▸ **Dataset excerpts**
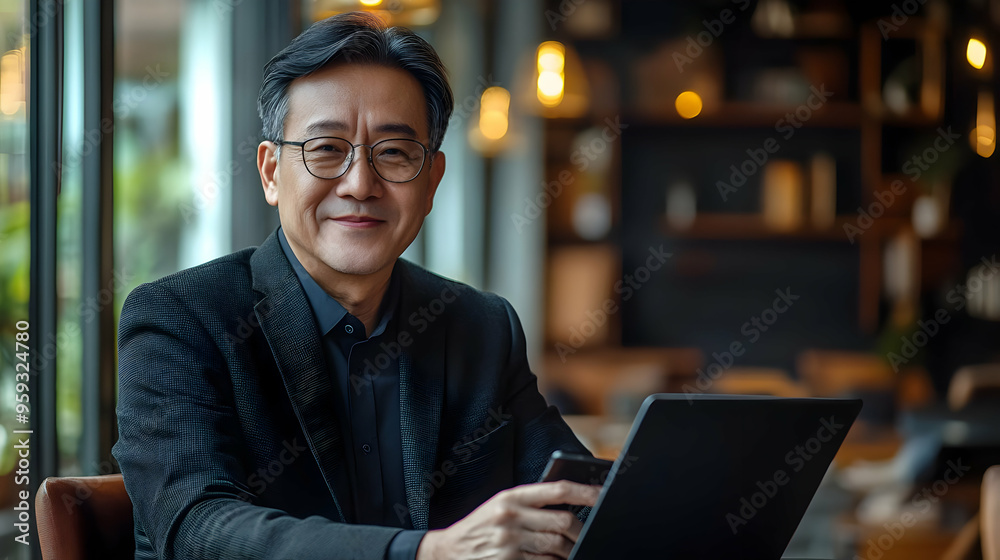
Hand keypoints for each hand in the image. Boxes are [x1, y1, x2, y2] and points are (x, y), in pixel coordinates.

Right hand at [415, 480, 599, 559]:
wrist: (449, 551)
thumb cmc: (481, 527)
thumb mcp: (501, 506)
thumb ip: (531, 503)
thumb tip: (569, 506)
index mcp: (511, 496)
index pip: (557, 489)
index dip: (585, 491)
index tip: (603, 494)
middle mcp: (511, 516)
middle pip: (563, 521)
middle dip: (581, 530)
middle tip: (588, 534)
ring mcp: (510, 541)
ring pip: (557, 545)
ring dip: (571, 550)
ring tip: (573, 550)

▸ **Assignment**
Which lines of the records above contain the word "thumb"? Copy each of them.

▸ **Answer for this exercise**
thumb cmc: (481, 527)
thumb mcp: (501, 506)
thumb ip: (531, 503)
thumb tip: (569, 506)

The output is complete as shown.